After that second year, I felt like I had Summit down! But wait, I should be customizing projects, too? I thought I was doing that by personalizing their learning. What’s the difference? I soon found out in Year Three.
The third year with Summit Learning helped me understand the difference between personalizing and customizing for students, and why both are important for improving their learning experiences.
“Come on growth mindset. Don’t fail me now! I’ve got this.”
Three quarters of the way through the third year, I felt like I was rockin’ and rollin’ with Summit. I was customizing resources and checkpoints to try to get more students to their ZPD (Zone of Proximal Development) and, of course, “tasting the soup.” (Thank you Fall Convening and Learning Space resources for that phrase!)
“Now I’ve really got it!”
Enter March 2020 and “The Covid Shuffle.” It became a minute-by-minute dance: two steps back, one step forward, two spins left, and now hurry up and repeat. We were all forced to learn this shuffle in the moment – seemingly in the dark – with the tempo ever-changing mid-move.
As the days and weeks passed, something quite interesting happened for me. The abrupt change in our school day and the need for creativity with our interactions turned this into an exciting opportunity. We were forced to shift from what we knew and how we went about it. There were times when it felt like we were failing, but the learning continued for all of us.
Because I had to meet a variety of needs for a variety of outcomes in a variety of new ways, I realized I had become a customization maestro!
No longer did it seem to matter which project was next on the platform. What mattered was determining how to provide a meaningful experience for each student. I was motivated to help them engage with the learning and finish the year strong despite the circumstances.
For the first time, my students’ experiences looked and sounded very different from each other even though we were all on the same metaphorical stage.
For example, in one class, three students recorded themselves presenting a speech that argued a topic of their choice. Another student delivered her speech live via Google Meet. Another created a video of herself acting as two different characters arguing with each other as if they were at a rowdy school board meeting. And four other students prepared for a live two-on-two debate. Same cogs; nine different experiences.
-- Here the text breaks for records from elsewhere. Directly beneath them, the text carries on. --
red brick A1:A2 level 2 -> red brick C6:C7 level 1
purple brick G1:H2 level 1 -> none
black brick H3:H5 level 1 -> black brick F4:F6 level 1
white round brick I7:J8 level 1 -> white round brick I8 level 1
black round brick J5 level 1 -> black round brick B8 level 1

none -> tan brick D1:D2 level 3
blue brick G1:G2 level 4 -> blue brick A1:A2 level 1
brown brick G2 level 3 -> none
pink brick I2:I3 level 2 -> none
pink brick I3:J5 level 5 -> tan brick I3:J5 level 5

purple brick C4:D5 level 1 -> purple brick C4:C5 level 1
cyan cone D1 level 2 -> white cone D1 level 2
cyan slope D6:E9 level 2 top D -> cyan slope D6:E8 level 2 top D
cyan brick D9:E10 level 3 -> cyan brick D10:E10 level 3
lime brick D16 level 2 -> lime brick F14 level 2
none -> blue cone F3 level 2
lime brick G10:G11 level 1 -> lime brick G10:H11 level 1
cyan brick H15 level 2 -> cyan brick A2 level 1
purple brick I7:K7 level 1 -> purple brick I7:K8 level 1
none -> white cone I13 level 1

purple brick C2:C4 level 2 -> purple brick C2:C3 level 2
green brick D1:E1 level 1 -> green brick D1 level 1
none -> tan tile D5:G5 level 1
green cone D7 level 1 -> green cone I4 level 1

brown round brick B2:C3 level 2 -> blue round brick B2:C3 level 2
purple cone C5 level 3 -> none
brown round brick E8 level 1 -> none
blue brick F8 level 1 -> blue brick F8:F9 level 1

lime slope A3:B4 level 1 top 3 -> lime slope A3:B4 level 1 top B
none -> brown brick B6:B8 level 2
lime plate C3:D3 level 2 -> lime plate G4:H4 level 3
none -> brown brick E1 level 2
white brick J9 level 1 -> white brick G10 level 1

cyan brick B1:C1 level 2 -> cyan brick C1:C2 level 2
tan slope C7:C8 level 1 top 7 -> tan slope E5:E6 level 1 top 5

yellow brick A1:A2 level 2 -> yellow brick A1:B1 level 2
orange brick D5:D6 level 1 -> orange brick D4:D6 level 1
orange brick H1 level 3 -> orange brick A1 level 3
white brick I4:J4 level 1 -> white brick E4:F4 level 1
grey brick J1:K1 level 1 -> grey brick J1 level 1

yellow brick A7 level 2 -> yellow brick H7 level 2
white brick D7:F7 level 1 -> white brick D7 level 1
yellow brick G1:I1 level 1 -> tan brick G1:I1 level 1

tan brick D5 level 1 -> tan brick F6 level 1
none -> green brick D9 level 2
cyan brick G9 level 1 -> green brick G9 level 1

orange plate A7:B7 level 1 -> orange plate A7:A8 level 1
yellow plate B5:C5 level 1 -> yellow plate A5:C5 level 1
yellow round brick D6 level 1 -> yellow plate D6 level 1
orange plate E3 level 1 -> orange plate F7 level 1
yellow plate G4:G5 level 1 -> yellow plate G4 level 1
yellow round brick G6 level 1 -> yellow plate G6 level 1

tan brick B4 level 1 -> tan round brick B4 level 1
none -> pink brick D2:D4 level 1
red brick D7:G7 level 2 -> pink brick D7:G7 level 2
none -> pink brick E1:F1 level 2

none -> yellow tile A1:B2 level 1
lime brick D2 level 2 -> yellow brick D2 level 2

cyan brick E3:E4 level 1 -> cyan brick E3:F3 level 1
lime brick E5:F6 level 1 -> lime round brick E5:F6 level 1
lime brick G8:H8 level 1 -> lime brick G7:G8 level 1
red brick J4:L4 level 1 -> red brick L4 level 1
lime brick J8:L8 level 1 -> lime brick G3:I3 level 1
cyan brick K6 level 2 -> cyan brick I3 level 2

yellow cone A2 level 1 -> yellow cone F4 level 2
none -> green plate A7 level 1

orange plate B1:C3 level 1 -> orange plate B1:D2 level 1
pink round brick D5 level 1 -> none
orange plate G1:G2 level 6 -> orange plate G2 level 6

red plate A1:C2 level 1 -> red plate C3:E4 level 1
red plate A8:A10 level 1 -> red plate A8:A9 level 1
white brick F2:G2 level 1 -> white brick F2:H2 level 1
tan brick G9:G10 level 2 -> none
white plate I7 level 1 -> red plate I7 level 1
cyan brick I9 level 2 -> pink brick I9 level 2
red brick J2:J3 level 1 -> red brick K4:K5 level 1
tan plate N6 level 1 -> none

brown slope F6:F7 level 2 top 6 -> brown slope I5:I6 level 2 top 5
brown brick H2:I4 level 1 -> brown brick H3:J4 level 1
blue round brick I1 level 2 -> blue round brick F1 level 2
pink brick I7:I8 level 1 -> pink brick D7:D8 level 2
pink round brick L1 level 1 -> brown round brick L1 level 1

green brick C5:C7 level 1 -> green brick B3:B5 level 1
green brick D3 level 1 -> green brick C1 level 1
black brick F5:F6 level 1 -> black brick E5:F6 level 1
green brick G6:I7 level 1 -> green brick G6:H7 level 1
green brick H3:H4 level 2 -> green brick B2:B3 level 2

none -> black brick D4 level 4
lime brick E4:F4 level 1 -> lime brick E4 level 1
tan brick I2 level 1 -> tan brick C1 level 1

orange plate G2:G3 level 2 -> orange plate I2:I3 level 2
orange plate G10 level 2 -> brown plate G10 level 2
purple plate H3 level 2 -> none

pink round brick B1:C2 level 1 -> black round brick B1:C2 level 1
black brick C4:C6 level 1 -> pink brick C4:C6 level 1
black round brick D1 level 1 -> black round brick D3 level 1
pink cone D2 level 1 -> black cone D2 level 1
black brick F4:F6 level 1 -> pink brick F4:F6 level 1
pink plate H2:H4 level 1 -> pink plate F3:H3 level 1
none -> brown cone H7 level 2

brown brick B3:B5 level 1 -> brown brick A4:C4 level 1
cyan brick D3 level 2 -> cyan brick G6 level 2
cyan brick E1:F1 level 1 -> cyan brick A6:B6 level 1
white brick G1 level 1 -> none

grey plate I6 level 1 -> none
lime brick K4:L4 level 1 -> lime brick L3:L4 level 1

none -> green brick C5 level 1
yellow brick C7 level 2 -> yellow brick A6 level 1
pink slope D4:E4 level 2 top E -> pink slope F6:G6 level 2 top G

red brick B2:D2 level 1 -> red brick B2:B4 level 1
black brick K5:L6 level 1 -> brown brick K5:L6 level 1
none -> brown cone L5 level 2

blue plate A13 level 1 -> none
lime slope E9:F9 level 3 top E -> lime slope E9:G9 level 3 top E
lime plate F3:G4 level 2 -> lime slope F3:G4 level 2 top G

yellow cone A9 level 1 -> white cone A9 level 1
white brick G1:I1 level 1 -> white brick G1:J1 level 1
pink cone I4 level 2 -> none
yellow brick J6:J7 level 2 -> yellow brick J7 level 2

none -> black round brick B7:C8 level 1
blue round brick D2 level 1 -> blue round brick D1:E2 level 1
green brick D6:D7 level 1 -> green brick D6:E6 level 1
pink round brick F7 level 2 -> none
Without Summit Learning, not only would this have been more challenging for me to implement, but I probably wouldn’t have entertained the idea of so many different parts playing at once.
Students felt the same. They found their experience with Summit Learning pre-school closure helped them not skip a beat as they remained engaged in meaningful work during school closure, too.
One 10th-grader, Kenzie, who presented a persuasive speech virtually, said she really liked having more free time and felt she was able to plan and organize her work better despite not being in a classroom.
Another 10th-grader, Emmalie, who participated in the virtual four-person debate, said, “I think the school closure helped me learn how to get over obstacles. But because of Summit, it wasn’t that hard of a transition because we were used to self-directed learning.”
Pre-Covid shutdown, I customized support and resources for my students. Post-Covid shutdown, I customized their experiences, facilitating myriad parts playing in tandem. Yes, I’ve always worked hard and have been proud of it. But now I can concede that because of Summit, my work looks different.
So, what to expect in Year Four? I plan to continue to grow my skills at using the Summit Learning model to its full capacity, as a facilitator of personalized and customized learning experiences.
Regardless of what the structure of school looks like in the year ahead, I hope to allow each student to “play” in their own way – maybe sometimes in the dark, maybe with different moves than each other, maybe with a tempo that ever-changes – and I hope to allow myself to guide them while they do the work.
After all, as my husband is quick to point out, this isn’t my first rodeo.